In reality, it’s the perfect storm for trauma bonding masquerading as soul connection.


When “That’s Him” Was a Warning, Not a Sign

It was January 2023, and I was heading into a medicine ceremony weekend to celebrate my birthday. 


I had an intuitive feeling I’d meet someone, so I wasn’t surprised when I saw him and a voice said, “That’s him.” 


Because we were part of a shared medicine community, I dropped my guard and assumed that all attendees had been vetted, interpreting the message as positive.


Looking back, I now know it was a warning. 


But I didn’t listen. I saw red flags. I felt that something was off. But I ignored it, believing that I was being judgmental, closed-hearted, and avoiding what I came to heal.


What unfolded over the next 18 months was a relationship filled with psychological and emotional abuse, manipulation, and chaos, all wrapped in the language of “sacred union” by a spiritual narcissist.


It was confusing because people loved him. He was magnetic, charming, and fawned over. I assumed that if I was experiencing something different, the issue must be me.

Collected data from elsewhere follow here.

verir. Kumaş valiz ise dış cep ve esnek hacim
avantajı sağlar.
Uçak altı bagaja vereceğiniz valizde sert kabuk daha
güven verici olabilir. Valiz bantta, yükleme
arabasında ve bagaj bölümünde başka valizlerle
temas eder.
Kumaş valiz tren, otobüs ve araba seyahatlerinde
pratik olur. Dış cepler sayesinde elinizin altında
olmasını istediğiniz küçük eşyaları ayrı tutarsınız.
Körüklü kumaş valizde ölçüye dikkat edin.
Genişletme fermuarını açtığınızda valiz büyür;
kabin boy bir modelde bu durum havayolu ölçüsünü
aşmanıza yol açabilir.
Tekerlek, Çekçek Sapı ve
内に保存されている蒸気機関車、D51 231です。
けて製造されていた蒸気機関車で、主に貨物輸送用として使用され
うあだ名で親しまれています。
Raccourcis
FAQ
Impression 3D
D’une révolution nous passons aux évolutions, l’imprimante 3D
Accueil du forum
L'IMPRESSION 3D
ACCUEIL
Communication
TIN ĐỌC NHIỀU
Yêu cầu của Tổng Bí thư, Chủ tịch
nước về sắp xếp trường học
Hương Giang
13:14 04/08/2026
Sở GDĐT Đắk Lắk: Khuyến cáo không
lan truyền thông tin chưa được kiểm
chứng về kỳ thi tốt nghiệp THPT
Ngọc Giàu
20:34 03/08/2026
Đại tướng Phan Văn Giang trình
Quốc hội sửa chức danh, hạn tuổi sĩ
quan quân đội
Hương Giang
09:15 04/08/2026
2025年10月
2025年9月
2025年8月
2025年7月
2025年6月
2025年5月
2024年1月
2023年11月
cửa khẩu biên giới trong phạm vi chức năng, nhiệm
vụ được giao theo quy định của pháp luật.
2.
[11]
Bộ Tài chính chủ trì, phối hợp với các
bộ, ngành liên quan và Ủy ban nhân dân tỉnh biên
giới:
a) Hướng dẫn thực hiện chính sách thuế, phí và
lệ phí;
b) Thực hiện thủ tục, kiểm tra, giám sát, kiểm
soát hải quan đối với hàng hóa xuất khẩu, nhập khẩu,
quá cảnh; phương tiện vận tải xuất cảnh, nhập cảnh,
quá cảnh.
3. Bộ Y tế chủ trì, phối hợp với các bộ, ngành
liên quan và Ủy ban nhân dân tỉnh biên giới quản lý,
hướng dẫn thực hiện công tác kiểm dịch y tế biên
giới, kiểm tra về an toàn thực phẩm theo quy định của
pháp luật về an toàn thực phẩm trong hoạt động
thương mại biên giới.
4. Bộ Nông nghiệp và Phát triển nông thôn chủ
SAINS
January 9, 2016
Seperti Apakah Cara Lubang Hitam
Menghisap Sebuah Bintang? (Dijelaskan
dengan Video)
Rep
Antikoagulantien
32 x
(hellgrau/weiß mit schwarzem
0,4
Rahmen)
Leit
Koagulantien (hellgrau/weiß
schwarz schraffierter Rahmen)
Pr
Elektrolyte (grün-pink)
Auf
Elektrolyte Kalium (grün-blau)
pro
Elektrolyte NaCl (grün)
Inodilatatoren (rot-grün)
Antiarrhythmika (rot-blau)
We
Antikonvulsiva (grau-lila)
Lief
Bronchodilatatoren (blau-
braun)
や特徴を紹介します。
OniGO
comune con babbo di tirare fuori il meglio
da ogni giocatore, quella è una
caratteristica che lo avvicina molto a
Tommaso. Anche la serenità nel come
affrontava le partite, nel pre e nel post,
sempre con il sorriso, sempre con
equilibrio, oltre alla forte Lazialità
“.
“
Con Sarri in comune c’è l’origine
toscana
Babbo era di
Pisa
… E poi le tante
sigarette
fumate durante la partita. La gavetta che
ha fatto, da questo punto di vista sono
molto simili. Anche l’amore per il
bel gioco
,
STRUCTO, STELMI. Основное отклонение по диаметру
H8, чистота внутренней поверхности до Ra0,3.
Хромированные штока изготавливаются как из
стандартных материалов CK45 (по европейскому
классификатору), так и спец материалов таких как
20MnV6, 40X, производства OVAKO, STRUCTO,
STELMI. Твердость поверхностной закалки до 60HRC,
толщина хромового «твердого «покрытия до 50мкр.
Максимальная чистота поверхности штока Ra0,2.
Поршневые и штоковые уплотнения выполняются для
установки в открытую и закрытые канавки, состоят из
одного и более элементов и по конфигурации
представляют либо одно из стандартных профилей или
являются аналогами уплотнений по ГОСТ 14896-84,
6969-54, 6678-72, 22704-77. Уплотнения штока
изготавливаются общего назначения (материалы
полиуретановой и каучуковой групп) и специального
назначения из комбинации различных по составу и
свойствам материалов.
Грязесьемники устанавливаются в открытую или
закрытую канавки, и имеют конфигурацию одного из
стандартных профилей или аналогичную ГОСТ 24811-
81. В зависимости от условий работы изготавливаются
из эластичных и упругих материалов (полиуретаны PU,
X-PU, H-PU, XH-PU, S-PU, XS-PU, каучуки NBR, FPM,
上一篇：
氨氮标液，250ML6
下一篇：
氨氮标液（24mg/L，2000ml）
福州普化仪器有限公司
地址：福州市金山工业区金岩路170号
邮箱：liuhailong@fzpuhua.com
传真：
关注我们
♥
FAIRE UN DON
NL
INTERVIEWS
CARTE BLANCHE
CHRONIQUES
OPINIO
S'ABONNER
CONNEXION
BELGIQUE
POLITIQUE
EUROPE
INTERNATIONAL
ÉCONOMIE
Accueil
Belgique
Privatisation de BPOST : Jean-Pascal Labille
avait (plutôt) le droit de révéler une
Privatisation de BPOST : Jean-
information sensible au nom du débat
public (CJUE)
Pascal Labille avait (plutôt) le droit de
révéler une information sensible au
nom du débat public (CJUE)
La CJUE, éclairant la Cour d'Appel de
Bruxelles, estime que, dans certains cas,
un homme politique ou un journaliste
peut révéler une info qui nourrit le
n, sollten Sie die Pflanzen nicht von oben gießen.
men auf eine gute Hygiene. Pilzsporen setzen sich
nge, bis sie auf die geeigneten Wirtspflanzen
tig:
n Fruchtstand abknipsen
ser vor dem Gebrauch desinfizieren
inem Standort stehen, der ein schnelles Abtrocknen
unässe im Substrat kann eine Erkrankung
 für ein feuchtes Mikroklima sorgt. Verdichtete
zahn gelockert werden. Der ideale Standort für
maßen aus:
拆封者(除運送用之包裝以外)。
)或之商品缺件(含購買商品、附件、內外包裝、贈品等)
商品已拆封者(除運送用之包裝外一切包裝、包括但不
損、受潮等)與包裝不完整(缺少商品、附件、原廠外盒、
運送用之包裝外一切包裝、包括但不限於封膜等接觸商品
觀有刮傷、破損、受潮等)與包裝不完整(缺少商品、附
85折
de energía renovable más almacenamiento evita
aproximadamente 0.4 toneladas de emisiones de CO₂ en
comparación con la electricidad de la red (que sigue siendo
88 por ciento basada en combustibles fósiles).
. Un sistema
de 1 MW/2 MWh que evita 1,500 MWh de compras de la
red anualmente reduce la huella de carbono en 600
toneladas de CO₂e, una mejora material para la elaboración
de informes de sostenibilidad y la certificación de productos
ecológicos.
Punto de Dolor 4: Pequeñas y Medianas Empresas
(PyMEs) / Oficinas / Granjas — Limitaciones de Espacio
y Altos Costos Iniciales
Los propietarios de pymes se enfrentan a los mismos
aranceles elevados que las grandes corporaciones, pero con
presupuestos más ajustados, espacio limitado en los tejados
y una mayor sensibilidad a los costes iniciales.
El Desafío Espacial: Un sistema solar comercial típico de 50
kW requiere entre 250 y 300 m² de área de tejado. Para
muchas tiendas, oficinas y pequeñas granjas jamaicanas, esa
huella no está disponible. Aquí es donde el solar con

And every time we sat in on the ceremony, I lost a piece of myself because I trusted the medicine more than my discernment.


I was silencing myself to fit into a container that I thought was safe.


Unfortunately, what was happening behind closed doors was that I was stuck in a relationship with a spiritual narcissist who was claiming to be “a protector of the feminine,” but was the exact opposite, and no one knew.


Discernment Is The Medicine

It took months after the breakup to recognize what had happened, months to acknowledge that it wasn’t love and we weren’t soul mates.


When the oxytocin haze dissipated, I created space from the plant medicine community, allowing me to realize who he really was.


That “download” I had at the start? It wasn’t divine confirmation, it was my intuition sounding the alarm.


Now, I understand that discernment is the true medicine


We don’t need more altered states to find ourselves. We need sober eyes, solid hearts, and strong boundaries. 


Because sustainable healing doesn’t come from surrendering your sovereignty, it isn’t about being endlessly open. Healing is about knowing when to close the door. 


It comes from learning to trust yourself.


You’re allowed to trust your gut, even if it makes you look judgmental.

You’re allowed to say no, even in “safe” spaces.

You’re allowed to walk away from “healing containers” that feel off.


Spiritual language can be a smokescreen for manipulation. 

Discernment, not devotion, is what keeps you safe.


Plant Medicine Isn’t The Problem

The problem is what happens when your discernment is dismissed, your boundaries are blurred, and your trauma is used against you by someone performing as a healer, protector, or “twin flame.”


If this story hits home, you are not alone. You were preyed upon in a system that encourages emotional nudity without protection.


But you can rebuild trust with yourself.


You can develop discernment without disconnecting from your heart.

You can be an empowered woman who loves deeply, but wisely.

You can also attract an emotionally available man who doesn’t need plant medicine ceremonies to be spiritual and faithful.


Being an empowered woman means understanding your biology, protecting your energy, and recognizing when “healing” is actually hurting you.


And most importantly, it means knowing: just because it’s spiritual doesn’t mean it’s safe.